What kind of verification will happen at the time of EOI process of New Zealand (PR Process)Country?
Do i receive any calls from Immigration Officers,
is their any verifications on my job exp & education Back ground.

any third Party verification will be done,

I Have done B.Tech, MBA (HRD)
i do have over all 4.8years Exp in IT Recruitment,

How much do i can Expect Sal per month, do i can Expect 10,000$/month.


----------



## topcat83 (Apr 16, 2009)

Hasha said:


> What kind of verification will happen at the time of EOI process of New Zealand (PR Process)Country?
> Do i receive any calls from Immigration Officers,
> is their any verifications on my job exp & education Back ground.
> 
> any third Party verification will be done,


Hi there - following the EOI being selected, you will need to provide original documentation to prove everything that you say. And they may contact your previous employers if they think they need to. 
You should receive a letter from the Immigration office first, confirming the EOI has been selected.



> I Have done B.Tech, MBA (HRD)
> i do have over all 4.8years Exp in IT Recruitment,


Is this on the list of required experience on the Immigration New Zealand website? IT probably is - but I don't think recruitment is.



> How much do i can Expect Sal per month, do i can Expect 10,000$/month.


Certainly not $10k per month! Unless you have some very specialist experience that is in very short supply.
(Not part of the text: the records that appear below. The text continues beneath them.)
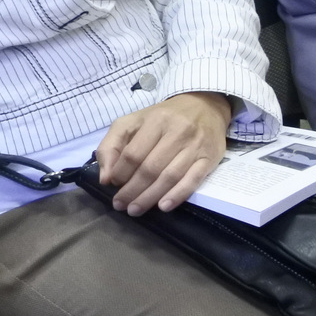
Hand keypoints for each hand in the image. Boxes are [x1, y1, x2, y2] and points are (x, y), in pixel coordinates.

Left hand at [96, 91, 230, 215]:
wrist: (204, 106)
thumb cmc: (163, 117)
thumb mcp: (132, 122)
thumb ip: (112, 145)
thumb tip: (105, 178)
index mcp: (155, 121)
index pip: (133, 153)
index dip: (120, 172)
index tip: (112, 184)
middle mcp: (177, 132)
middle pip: (150, 168)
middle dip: (132, 190)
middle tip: (120, 205)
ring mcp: (195, 146)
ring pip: (170, 177)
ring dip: (150, 197)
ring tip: (135, 210)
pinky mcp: (210, 158)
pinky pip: (193, 180)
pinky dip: (177, 195)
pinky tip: (163, 206)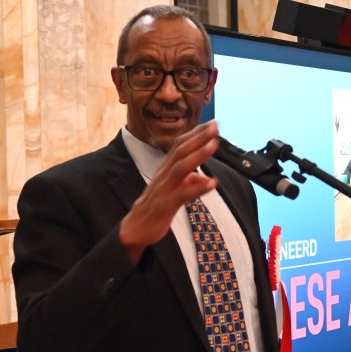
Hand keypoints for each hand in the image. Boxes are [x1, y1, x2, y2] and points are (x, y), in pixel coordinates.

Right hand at [118, 121, 219, 263]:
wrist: (135, 228)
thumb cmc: (156, 206)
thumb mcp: (175, 191)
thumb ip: (190, 182)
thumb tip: (206, 179)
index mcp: (166, 169)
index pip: (181, 145)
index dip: (196, 133)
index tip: (211, 123)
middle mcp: (164, 174)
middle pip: (181, 150)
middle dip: (198, 137)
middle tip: (215, 126)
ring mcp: (163, 188)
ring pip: (180, 167)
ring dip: (198, 154)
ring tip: (213, 145)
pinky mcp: (164, 205)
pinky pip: (182, 194)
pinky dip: (197, 188)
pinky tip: (212, 183)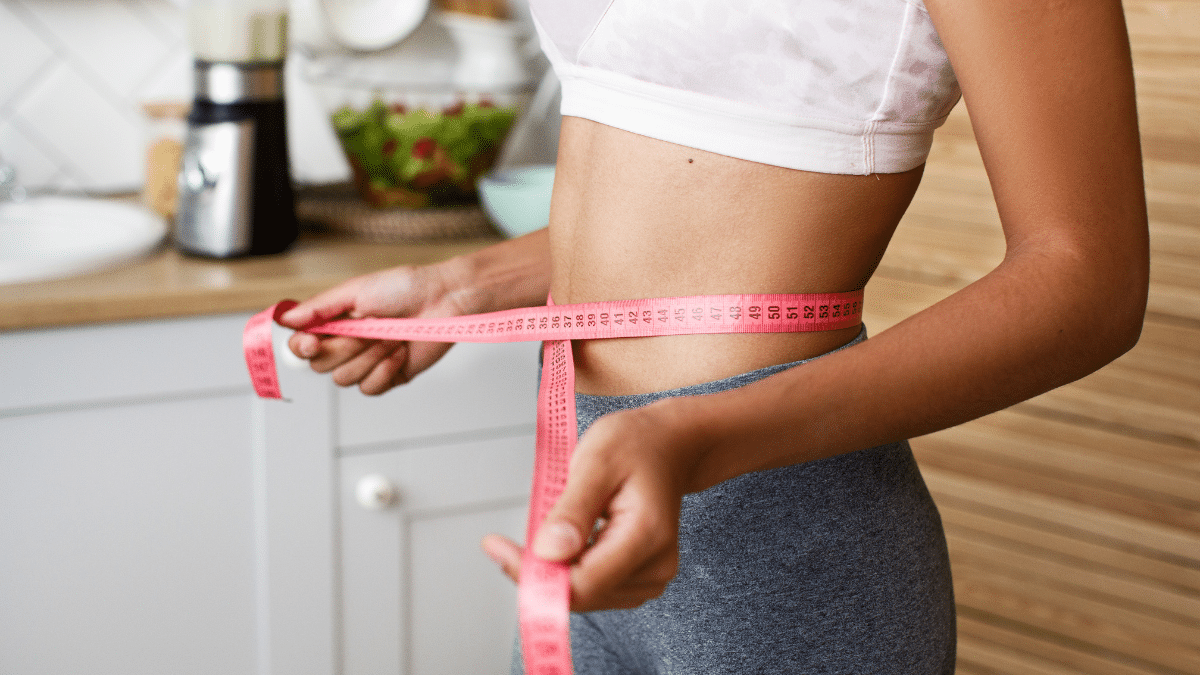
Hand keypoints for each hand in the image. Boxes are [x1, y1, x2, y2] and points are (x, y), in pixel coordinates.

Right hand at [277, 264, 474, 395]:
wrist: (444, 300)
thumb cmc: (405, 288)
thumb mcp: (356, 291)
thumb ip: (319, 308)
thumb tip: (285, 318)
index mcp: (335, 322)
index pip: (301, 346)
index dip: (302, 348)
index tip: (313, 341)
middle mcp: (347, 345)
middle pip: (320, 366)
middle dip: (345, 347)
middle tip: (369, 327)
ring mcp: (368, 363)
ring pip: (344, 379)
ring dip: (369, 356)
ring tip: (391, 335)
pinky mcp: (389, 377)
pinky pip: (370, 388)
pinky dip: (384, 370)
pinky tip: (399, 351)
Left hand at [482, 401, 701, 611]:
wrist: (668, 445)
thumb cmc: (636, 445)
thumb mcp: (597, 459)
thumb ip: (572, 509)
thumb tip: (546, 552)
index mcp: (647, 535)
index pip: (584, 583)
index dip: (533, 575)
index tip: (497, 548)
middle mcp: (655, 565)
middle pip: (580, 594)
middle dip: (537, 572)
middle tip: (502, 543)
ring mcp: (650, 576)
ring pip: (583, 595)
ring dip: (551, 571)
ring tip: (541, 533)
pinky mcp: (640, 578)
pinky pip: (593, 588)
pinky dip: (567, 570)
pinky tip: (560, 544)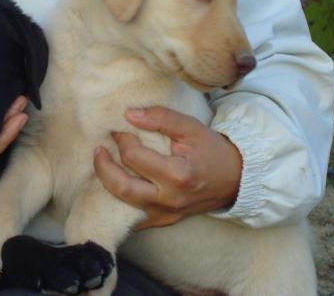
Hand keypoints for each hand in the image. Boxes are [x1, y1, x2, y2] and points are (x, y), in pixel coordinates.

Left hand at [93, 107, 241, 228]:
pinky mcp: (164, 220)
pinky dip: (119, 201)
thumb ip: (160, 118)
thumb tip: (128, 114)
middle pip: (121, 186)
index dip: (122, 140)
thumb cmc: (212, 150)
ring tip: (102, 163)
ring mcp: (166, 213)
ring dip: (107, 182)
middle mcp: (169, 199)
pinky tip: (114, 185)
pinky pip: (133, 217)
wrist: (236, 179)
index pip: (134, 157)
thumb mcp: (191, 127)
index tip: (119, 129)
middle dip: (102, 166)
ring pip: (123, 203)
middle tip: (98, 149)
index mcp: (177, 174)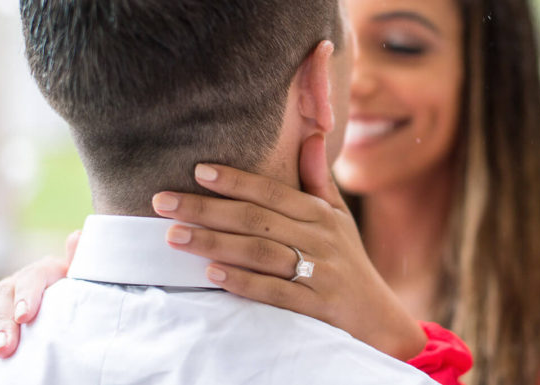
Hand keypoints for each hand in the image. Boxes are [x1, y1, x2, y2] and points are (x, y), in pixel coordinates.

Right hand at [0, 232, 78, 367]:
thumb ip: (79, 262)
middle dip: (1, 323)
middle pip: (3, 296)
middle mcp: (16, 281)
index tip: (25, 317)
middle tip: (4, 348)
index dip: (28, 295)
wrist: (60, 308)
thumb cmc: (74, 298)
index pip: (33, 277)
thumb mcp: (81, 282)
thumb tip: (77, 235)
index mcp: (43, 272)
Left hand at [152, 134, 426, 359]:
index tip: (197, 170)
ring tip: (174, 237)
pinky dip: (244, 282)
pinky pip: (275, 292)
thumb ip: (318, 180)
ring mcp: (318, 273)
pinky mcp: (315, 306)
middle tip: (162, 203)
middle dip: (206, 209)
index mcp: (320, 215)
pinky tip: (212, 274)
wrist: (377, 315)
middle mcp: (319, 239)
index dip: (235, 180)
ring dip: (215, 243)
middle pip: (256, 220)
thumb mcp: (338, 218)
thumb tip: (312, 135)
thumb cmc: (348, 260)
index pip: (272, 192)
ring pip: (261, 253)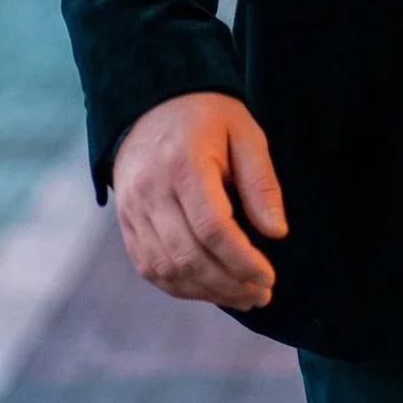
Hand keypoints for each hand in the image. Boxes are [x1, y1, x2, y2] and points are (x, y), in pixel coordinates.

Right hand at [110, 91, 286, 309]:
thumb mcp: (245, 134)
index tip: (268, 277)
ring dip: (207, 292)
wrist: (151, 105)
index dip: (242, 260)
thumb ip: (261, 183)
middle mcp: (151, 190)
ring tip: (243, 297)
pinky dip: (180, 287)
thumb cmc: (208, 119)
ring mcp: (133, 209)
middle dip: (229, 283)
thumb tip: (276, 233)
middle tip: (261, 294)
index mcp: (184, 163)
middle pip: (188, 255)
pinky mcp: (126, 222)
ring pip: (166, 268)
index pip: (212, 228)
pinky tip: (210, 289)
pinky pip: (149, 267)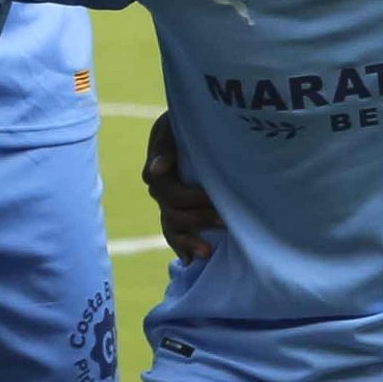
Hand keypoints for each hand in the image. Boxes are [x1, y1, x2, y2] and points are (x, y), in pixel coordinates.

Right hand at [143, 108, 224, 263]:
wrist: (202, 124)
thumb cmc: (188, 120)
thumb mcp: (174, 123)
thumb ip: (165, 145)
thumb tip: (156, 171)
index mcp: (158, 169)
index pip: (166, 190)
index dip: (192, 197)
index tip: (214, 197)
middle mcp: (161, 189)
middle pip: (173, 212)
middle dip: (200, 217)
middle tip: (226, 219)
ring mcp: (169, 203)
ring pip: (172, 228)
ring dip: (189, 240)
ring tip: (207, 252)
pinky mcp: (179, 212)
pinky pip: (174, 235)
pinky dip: (182, 248)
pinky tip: (192, 261)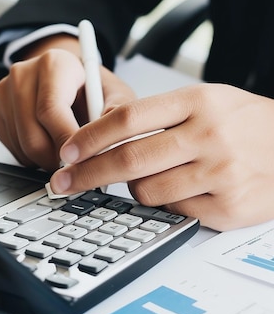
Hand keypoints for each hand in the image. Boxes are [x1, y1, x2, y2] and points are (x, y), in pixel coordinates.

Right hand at [0, 34, 135, 170]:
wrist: (70, 81)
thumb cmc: (92, 90)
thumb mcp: (115, 95)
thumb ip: (117, 114)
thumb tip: (113, 143)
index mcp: (54, 64)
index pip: (51, 110)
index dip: (66, 142)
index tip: (81, 161)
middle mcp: (24, 74)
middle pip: (33, 134)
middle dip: (57, 159)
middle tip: (76, 168)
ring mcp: (6, 93)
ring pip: (23, 146)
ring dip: (46, 162)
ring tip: (68, 154)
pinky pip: (13, 150)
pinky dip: (34, 159)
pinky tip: (50, 147)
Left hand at [49, 83, 273, 230]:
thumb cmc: (248, 124)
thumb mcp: (209, 100)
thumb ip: (161, 115)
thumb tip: (104, 137)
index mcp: (198, 102)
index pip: (128, 118)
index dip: (89, 137)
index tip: (67, 152)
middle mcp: (208, 136)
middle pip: (128, 160)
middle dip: (87, 174)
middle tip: (65, 182)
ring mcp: (219, 174)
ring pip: (147, 192)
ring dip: (135, 190)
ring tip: (152, 178)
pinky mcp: (228, 207)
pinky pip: (173, 212)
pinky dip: (167, 204)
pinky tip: (182, 191)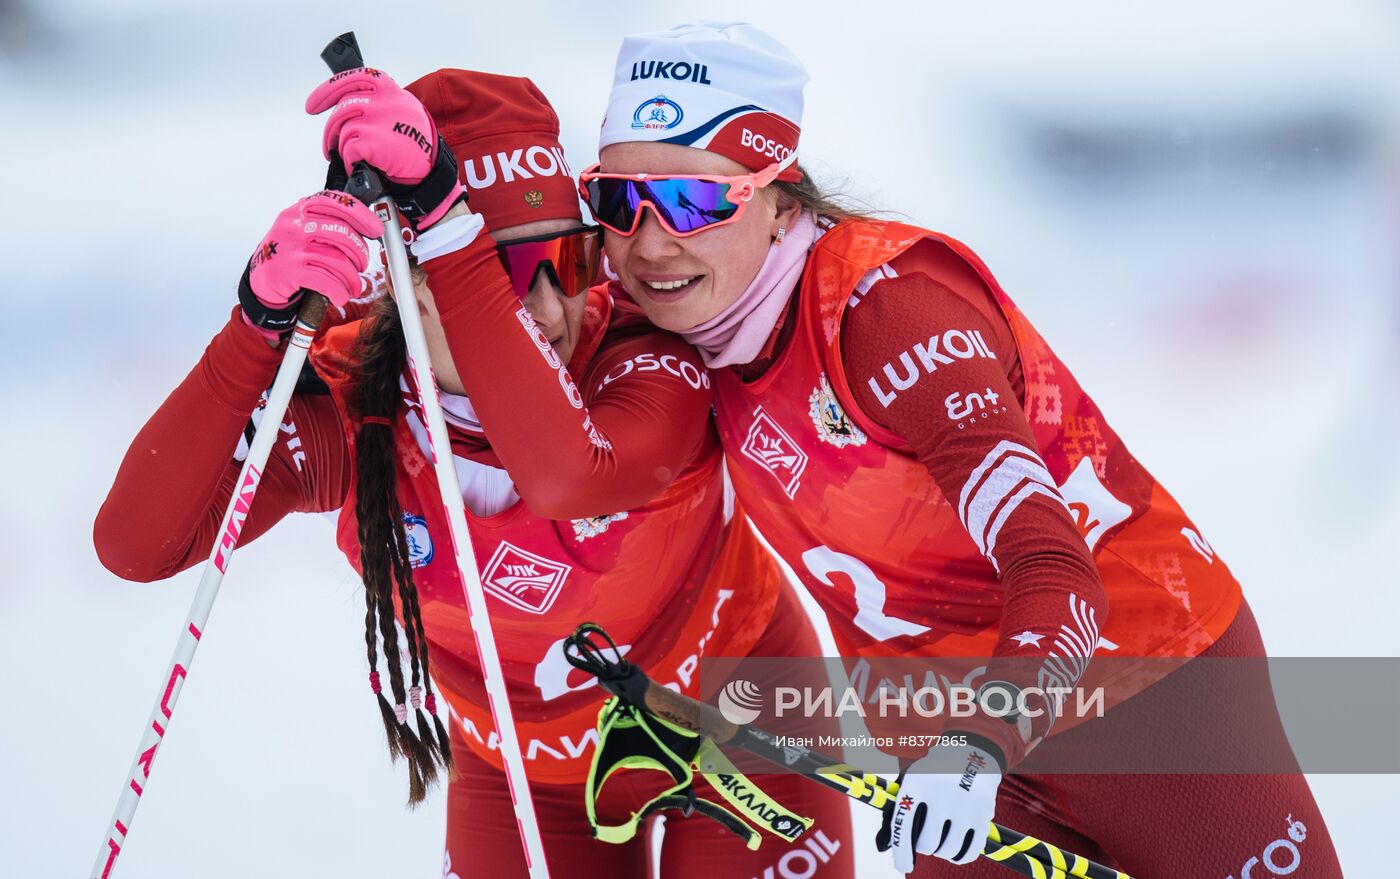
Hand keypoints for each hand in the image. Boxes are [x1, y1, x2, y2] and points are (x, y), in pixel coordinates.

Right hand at [238, 191, 381, 338]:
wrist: (260, 278)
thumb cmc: (288, 252)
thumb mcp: (301, 227)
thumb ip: (326, 221)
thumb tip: (365, 224)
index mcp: (299, 210)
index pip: (335, 202)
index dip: (361, 215)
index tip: (376, 229)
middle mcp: (295, 226)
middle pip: (342, 234)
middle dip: (360, 253)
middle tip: (363, 265)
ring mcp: (292, 248)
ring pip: (338, 260)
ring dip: (352, 278)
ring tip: (354, 285)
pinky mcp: (290, 271)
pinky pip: (326, 281)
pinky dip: (339, 291)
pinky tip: (341, 296)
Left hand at [305, 67, 466, 228]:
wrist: (430, 171)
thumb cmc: (415, 144)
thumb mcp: (403, 111)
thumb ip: (377, 102)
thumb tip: (345, 105)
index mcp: (389, 90)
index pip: (353, 78)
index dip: (328, 91)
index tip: (313, 105)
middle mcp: (383, 101)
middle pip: (342, 110)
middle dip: (331, 131)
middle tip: (331, 145)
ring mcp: (378, 120)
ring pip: (343, 131)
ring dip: (344, 149)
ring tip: (356, 159)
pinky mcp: (374, 141)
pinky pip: (348, 149)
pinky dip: (350, 161)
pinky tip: (361, 166)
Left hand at [877, 741, 1002, 872]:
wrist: (971, 752)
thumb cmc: (934, 773)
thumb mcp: (914, 780)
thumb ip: (899, 809)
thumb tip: (884, 846)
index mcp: (918, 783)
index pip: (903, 825)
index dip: (901, 852)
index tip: (903, 866)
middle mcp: (941, 794)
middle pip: (927, 844)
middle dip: (924, 847)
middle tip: (926, 840)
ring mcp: (964, 805)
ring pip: (949, 850)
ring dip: (942, 852)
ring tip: (941, 841)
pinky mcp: (983, 814)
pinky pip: (970, 851)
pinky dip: (961, 856)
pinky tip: (956, 850)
See SEEK - New Zealand's no.1 jobs, employment, career and recruitment site for an idea of salaries

And take the points test on the immigration website too to see how many points you get. In all reality you either need 140 points plus or over 100 and a job offer.


----------



## Mizz (Jan 15, 2012)

this always feels like the duck and the egg to me, how can we reasonably get a job offer from an employer who wont entertain you until you have a visa and how are so many people getting these job offers?
I guess that the temporary visa route to get over there is a viable option, then youve more chance of getting a job as youre there in person, but doesnt the temporary aspect hinder your chances at employment.
i wish there was a definitive path to follow lol!


----------



## karan_2891 (Mar 11, 2012)

Hi Friends,

I have couple of queries:

1) Does it matter if I have ICT Business Analyst work exp (in renowned Global IT firms) but my degree is non IT like B.Com.(H), M.Com., MBA etc?

I asked the same Q to NZ Immigration authorities and I got following response - "If you are claiming points for your work experience it must be related to your qualification".

Now, in my case, my role is that of an ICT - Business Analyst. I am an ERP Finance Functional Consultant and my role requires knowledge of Finance and Accounting domain and their use in the software to do my work. I am not supposed to do coding per se. Accordingly, I have degrees like M.Com. (Major: Finance, did not have any IT subject) and MBA (Part Time - 3 yrs course) (Major: Finance, Minor: IT) from India. These qualifications are exempt from assessment as per guidelines on NZ immigration portal. Is there a way to find out if I can get points for my education and work exp both, in my scenario? If I do not have that clarity, I can't submit my EOI. Could you please advice me accordingly?

2) Do I need to pay a fee at the time of submitting my EOI itself or at the stage when it gets selected? How much are the fees? Also what happens if the points assumed by me for certain things (work exp/education) are not granted by the immigration authorities after they select my EOI (as and when that happens)? 

Thanks,
Karan


----------



## Guest (May 27, 2012)

karan_2891 said:


> Hi Friends,
> 
> I have couple of queries:
> 
> ...


From my experience, information about all the steps for the different visas are on the NZ immigration website. If only the US was as clear and helpful. It's a crapshoot and patience it seems on how long it takes to be selected. Just apply and wait, as it's what I'm doing soon. Some countries don't have application fees when applying outside of NZ.


----------